Xenex’s Miller agreed. “The healthcare community understands that COVID-19 isn't over,” he said. “In fact, many cities are seeing an increase in cases this summer. The hospitals that invested in enhanced disinfection protocols before and during the pandemic utilize their LightStrike UV robots as part of an effective disinfection strategy to battle the pathogens we know about today—and the ones we'll face tomorrow.”
Baiocchi recognized additional hurdles that complicate what healthcare organizations face.
“The post-pandemic environment has changed compared to the beginning of the 2020 pandemic,” he said. “For example, there are workforce challenges that still remain, such as FTEs short-staffed, continued cost cutting measures and higher operating expenses. The attitude remains the same, where everyone agrees that using additional interventions, such as UV disinfection to create safer environments, is still a top priority. However, the lack of funding for capital equipment purchases continues to remain the No. 1 issue for acquiring more UV devices.”
Light at tunnel’s end
Guzman spotted a bright side: “What we are seeing now is an increase with a more educated consumer asking the right questions when comparing options, not in such a rush but looking long-term to get ahead of any future situations,” he added.
Donahue agreed. “Despite the sales challenges of getting in front of the right customer with the right message/time/price, the IDNs that have embraced UVC will start to replace their broken-down units and other IDNs will start to buy for the first time.

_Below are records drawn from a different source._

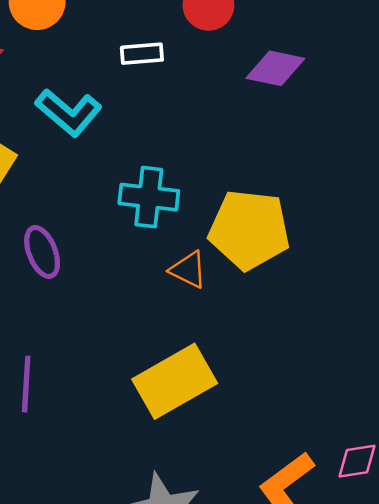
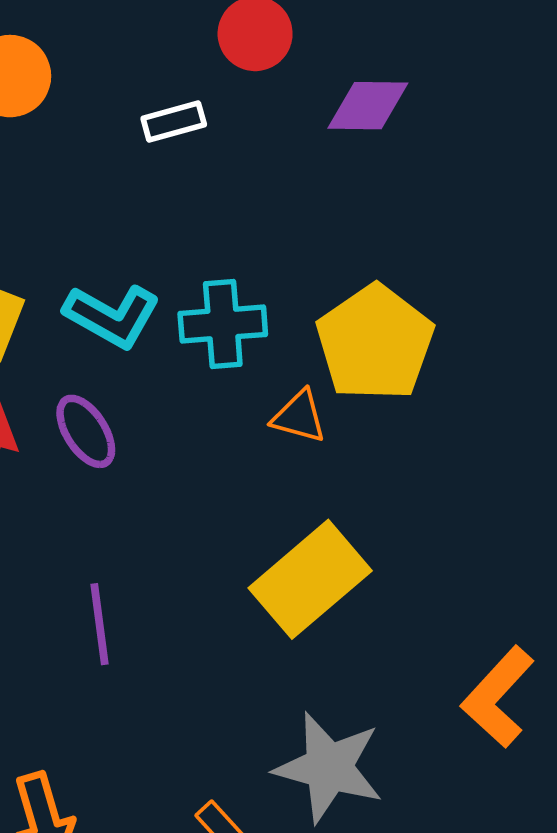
cyan L-shape: (69, 113) -> (112, 316), moved
yellow pentagon: (249, 230) -> (375, 343), turned -30

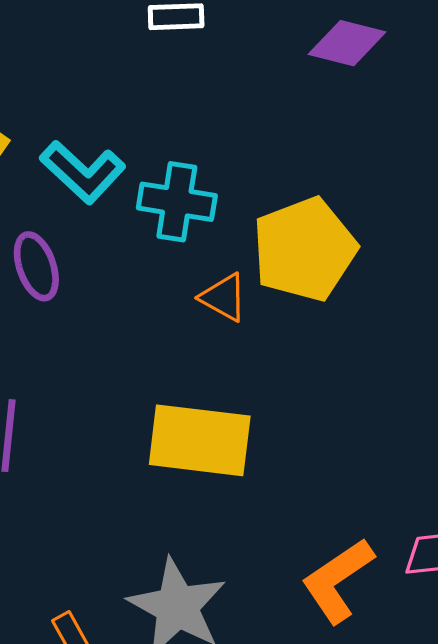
yellow rectangle: (310, 579) -> (200, 440), turned 34

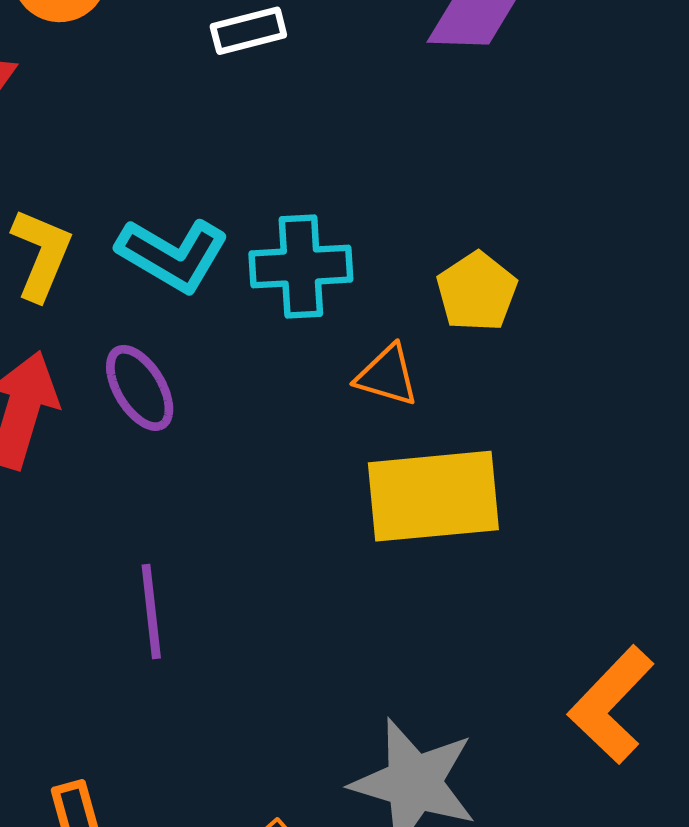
yellow pentagon: (304, 249) -> (477, 292), size x0.6
yellow rectangle: (200, 440) -> (433, 496), moved

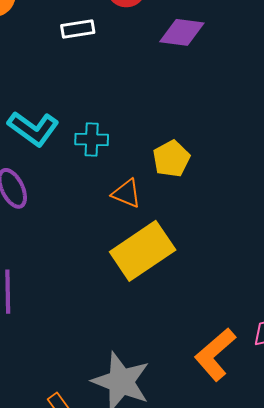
cyan cross: (301, 266) -> (92, 140), size x0.7
yellow rectangle: (433, 496) -> (143, 251), turned -34

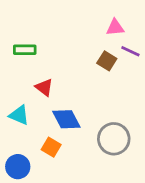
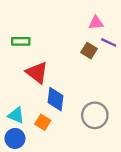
red triangle: (44, 87) -> (37, 73), size x1.5
cyan triangle: (19, 115) -> (16, 115), moved
blue diamond: (66, 119) -> (55, 99), turned 35

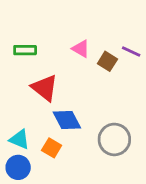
pink triangle: (96, 23) -> (81, 49), moved, turned 35
blue diamond: (55, 99) -> (67, 120), turned -35

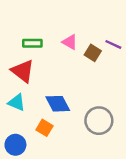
green rectangle: (25, 50) -> (32, 43), moved
red triangle: (45, 88) -> (23, 71), moved
cyan triangle: (19, 139) -> (17, 102), moved

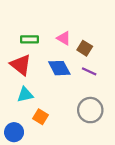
purple line: (113, 44) -> (89, 71), moved
cyan triangle: (17, 102) -> (25, 95), moved, turned -35
blue diamond: (58, 104) -> (59, 68), moved

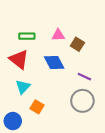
pink triangle: (64, 38) -> (58, 35), turned -32
purple line: (89, 71) -> (84, 77), moved
cyan triangle: (25, 95) -> (23, 87), turned -35

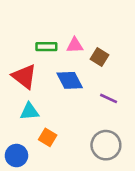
green rectangle: (27, 36) -> (46, 47), moved
cyan triangle: (23, 87) -> (29, 111), turned 42
gray circle: (82, 101) -> (106, 145), moved

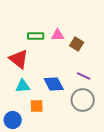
blue diamond: (70, 80) -> (54, 84), moved
orange square: (48, 137) -> (37, 106), turned -32
gray circle: (106, 145) -> (83, 100), moved

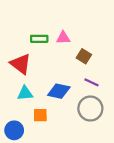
brown square: (77, 44) -> (84, 56), moved
blue diamond: (54, 84) -> (59, 91), turned -50

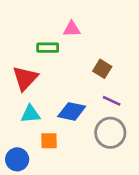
pink triangle: (63, 38) -> (72, 29), moved
red triangle: (21, 64) -> (25, 78), turned 35

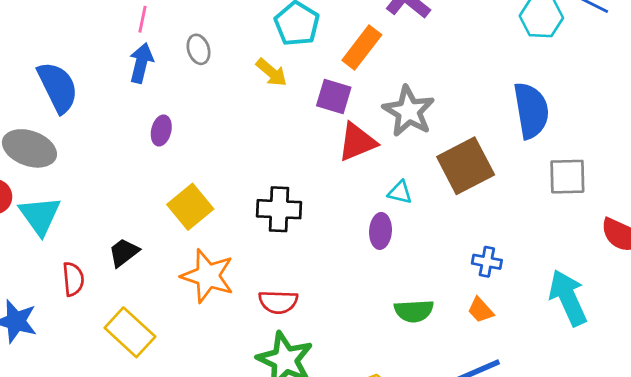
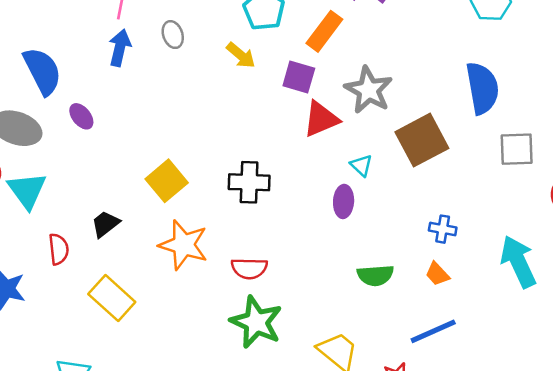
purple ellipse: (161, 130) -> (81, 116), moved, turned -52
cyan triangle: (400, 192) -> (361, 165), turned 30

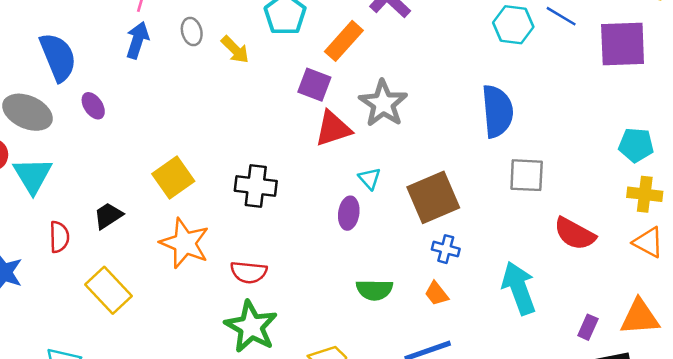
yellow arrow: (241, 55) -> (235, 50), moved
brown square: (422, 140) -> (433, 197), moved

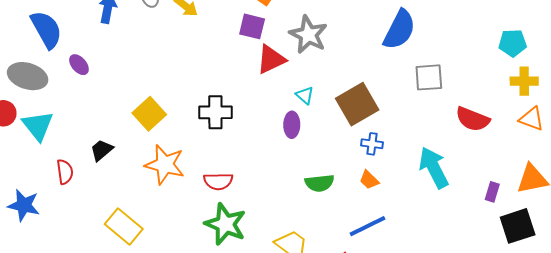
blue semicircle: (497, 111) -> (399, 30), turned 39
yellow rectangle: (108, 290) -> (124, 227), moved

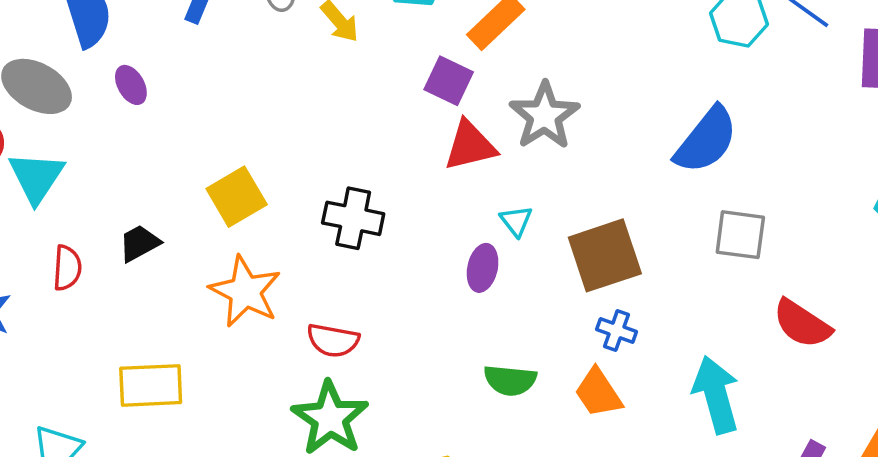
orange trapezoid: (369, 180) -> (598, 393), size x1.4
yellow rectangle: (124, 227) -> (151, 385), turned -54

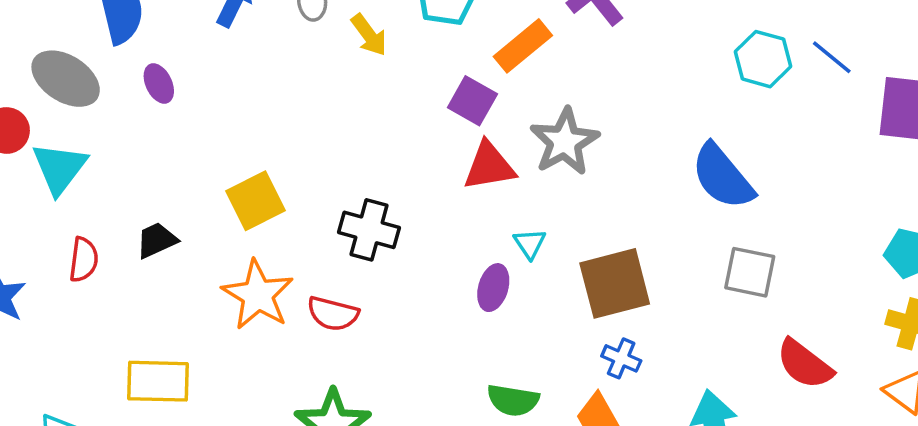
blue semicircle: (706, 140) -> (722, 177), turned 98
red semicircle: (333, 340) -> (333, 314), moved

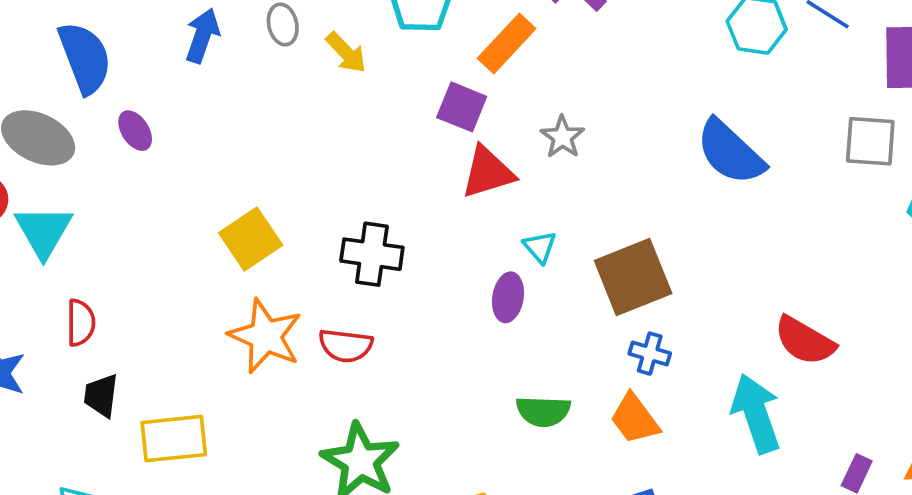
gray star: (565, 142) -> (562, 137), size x0.6
black trapezoid: (156, 240) -> (101, 396), moved, turned -51
gray square: (750, 272) -> (870, 141), moved
red semicircle: (805, 364) -> (805, 341), moved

All healthcare facilities benefit from UVC as it supplements the manual cleaning of our human hands.”
Clements concurred. “Healthcare organizations are responding by acquiring more of these devices and deploying them more effectively,” he noted. “With the rise of HAIs, respiratory viruses, and the rapid emergence of new antimicrobial-resistant threats, healthcare organizations can use UVC tools and technologies throughout the facility—from ER to OR—to augment their environmental cleaning teams and terminal room disinfection practices.”
Supply Chain must be part of the sourcing process with input from Infection Prevention and Environmental Services.
“Because UVC technology is so extremely versatile, it’s important to understand which method of generating ultraviolet (via excimer lamp, pulsed xenon, LP mercury or LEDs) is the most effective for a particular application, and against a given pathogen,” Clements cautioned. “Broad-based understanding and capabilities are essential to help educate the end-user, and develop focused tools that are effective, energy-efficient and environmentally responsible.”
Steely emphasized the economic considerations as well as the infection prevention implications.
“While the assurance for proven efficacy remains strong, there is a greater onus on manufacturers to deliver financial flexibility and value,” she indicated. “Examples include flexible payment plans, such as on-demand device placement programs, and moreover, to be able to demonstrate positive return on investment (ROI) with detailed analyses of how the upfront and ongoing investment can be offset by a decline in costs related to patient care.”